[[ Materials provided, beginning ]]

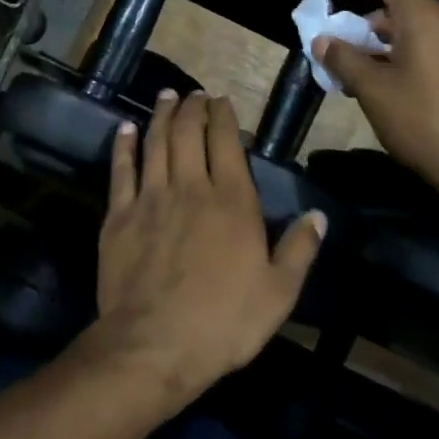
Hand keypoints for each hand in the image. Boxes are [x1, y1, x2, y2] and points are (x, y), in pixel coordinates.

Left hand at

[[ Materials provided, end ]]
[[ Materials provided, beginning ]]

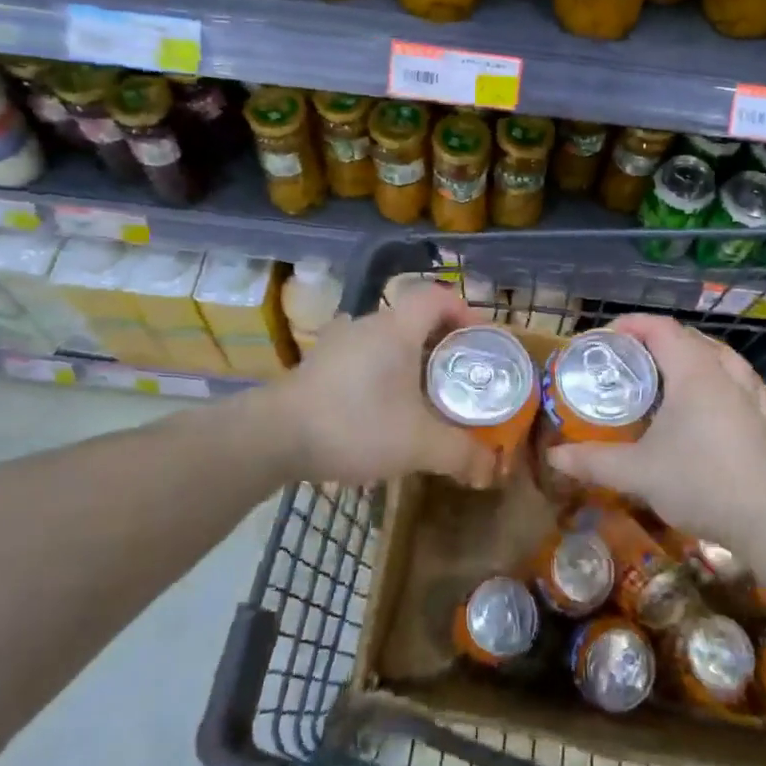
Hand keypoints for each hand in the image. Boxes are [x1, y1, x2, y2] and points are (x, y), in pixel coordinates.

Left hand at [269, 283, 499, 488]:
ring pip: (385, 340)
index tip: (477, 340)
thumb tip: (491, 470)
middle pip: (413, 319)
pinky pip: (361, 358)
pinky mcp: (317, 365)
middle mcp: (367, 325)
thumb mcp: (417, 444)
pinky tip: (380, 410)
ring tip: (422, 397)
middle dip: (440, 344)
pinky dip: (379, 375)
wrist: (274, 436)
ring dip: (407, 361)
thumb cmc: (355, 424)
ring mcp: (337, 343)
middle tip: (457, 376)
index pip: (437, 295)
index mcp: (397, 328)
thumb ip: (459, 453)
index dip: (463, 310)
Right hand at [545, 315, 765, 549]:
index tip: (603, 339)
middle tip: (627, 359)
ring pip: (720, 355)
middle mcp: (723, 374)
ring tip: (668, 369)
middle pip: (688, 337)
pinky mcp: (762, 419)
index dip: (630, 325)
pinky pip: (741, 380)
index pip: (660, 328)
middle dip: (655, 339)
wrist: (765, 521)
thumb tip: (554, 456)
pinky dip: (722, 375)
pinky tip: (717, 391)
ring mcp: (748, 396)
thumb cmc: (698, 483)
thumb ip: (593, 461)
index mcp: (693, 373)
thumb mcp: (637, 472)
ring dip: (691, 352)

[[ Materials provided, end ]]

Print, without alteration, only the lines above between the one holding "wrist: (274, 436)" and the one holding "index dip: (630, 325)", inclusive.

● Problem solution:
wrist: (274, 436)
ring dip: (407, 361)
thumb cmc: (355, 424)
ring mcp: (337, 343)
middle tip: (457, 376)
index pip: (437, 295)
index mcp: (397, 328)
thumb ip: (459, 453)
index dip: (463, 310)
Right hand at [545, 315, 765, 549]:
index tip: (603, 339)
middle tip: (627, 359)
ring pip: (720, 355)
middle mcp: (723, 374)
ring tip: (668, 369)
middle pip: (688, 337)
pinky mcp: (762, 419)
index dip: (630, 325)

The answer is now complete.